Нет, не только умиляет, и не только наивностью. Волей-неволей даёт себя знать его профессиональная привычка подвергать личность анализу, и тогда на дочь смотришь не как на неотделимое, но отдельным, трезвым взглядом. Шеф его психологической лаборатории с незапамятных времён успешно доил проблему типологии. Мол, стоит всесторонне изучить внешние и внутренние параметры чемпионов по данному виду спорта, на основании обобщения показателей создать модель — и валяй, подгоняй под неё новобранцев. Замеряли, обмеряли, обсчитывали кривые… Чушь в общем и целом. И вот в Берне, на памятном, увы, чемпионате, он подумал, что согласно теории шефа Оксана — идеальная модель. Однако же чего-то самоважнейшего и не поддающегося измерению природа ей недодала, и налицо наглядное опровержение теории.
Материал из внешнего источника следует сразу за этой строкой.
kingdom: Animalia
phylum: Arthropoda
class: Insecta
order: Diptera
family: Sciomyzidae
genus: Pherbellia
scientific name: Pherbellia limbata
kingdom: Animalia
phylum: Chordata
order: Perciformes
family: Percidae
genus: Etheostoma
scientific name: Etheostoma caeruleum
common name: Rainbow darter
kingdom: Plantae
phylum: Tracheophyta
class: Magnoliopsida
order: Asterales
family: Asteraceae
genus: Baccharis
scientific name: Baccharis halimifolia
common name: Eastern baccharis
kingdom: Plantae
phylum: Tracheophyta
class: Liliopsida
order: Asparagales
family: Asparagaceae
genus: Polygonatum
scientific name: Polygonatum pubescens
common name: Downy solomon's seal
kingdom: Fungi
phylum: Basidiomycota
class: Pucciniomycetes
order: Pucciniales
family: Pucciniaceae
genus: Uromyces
Ныне же у него возникла иная гипотеза. Если бы дочь заставили биться не за командное, а за личное первенство, за себя — просто изменили бы мотивацию, — кто знает, как бы всё обернулось. За свою-то квартиру вон как целеустремлённо сражается. «Может, ты замуж собралась?» — озаряется вдруг догадкой Тамара, милый одуванчик. «Ох, мамочка, при чём тут замуж?» Не при чём, а при ком, вот что.
А взять хотя бы этот камин. Вроде бы замечательно — украсить дачу декоративным сооружением со львиной мордой вверху, в замке, — Сергей демонстрировал эскиз. Сложись по-иному, Игорь Васильевич сам засучил бы рукава. Но когда в прошлое воскресенье он подглядел, как расхаживает по гостиной молодой человек, как оглаживает стены приметливым, оценивающим взглядом — почти уже хозяйским…
…Стычка вышла из-за ерунды. Игорь Васильевич сидел на лавочке под яблоней, читал газету. Сергей, попыхивая трубкой, таскал от калитки к дому кирпичи. Таскал в большой адидасовской грязно-белой с синей окантовкой сумке.
Разбухшая туча, поворчав, попугав, уползала к лесу, оставляя за собой матовое небо, и в его неярком свете сама туча выглядела грязной, мятой периной. И было по-прежнему душно.
— Кто вам разрешил взять эту сумку? — вдруг резко окликнул Сергея Игорь Васильевич.
Ах, да не в сумке дело! У Маковкиных было полдюжины. Просто копилось, копилось, и вот — прорвалось.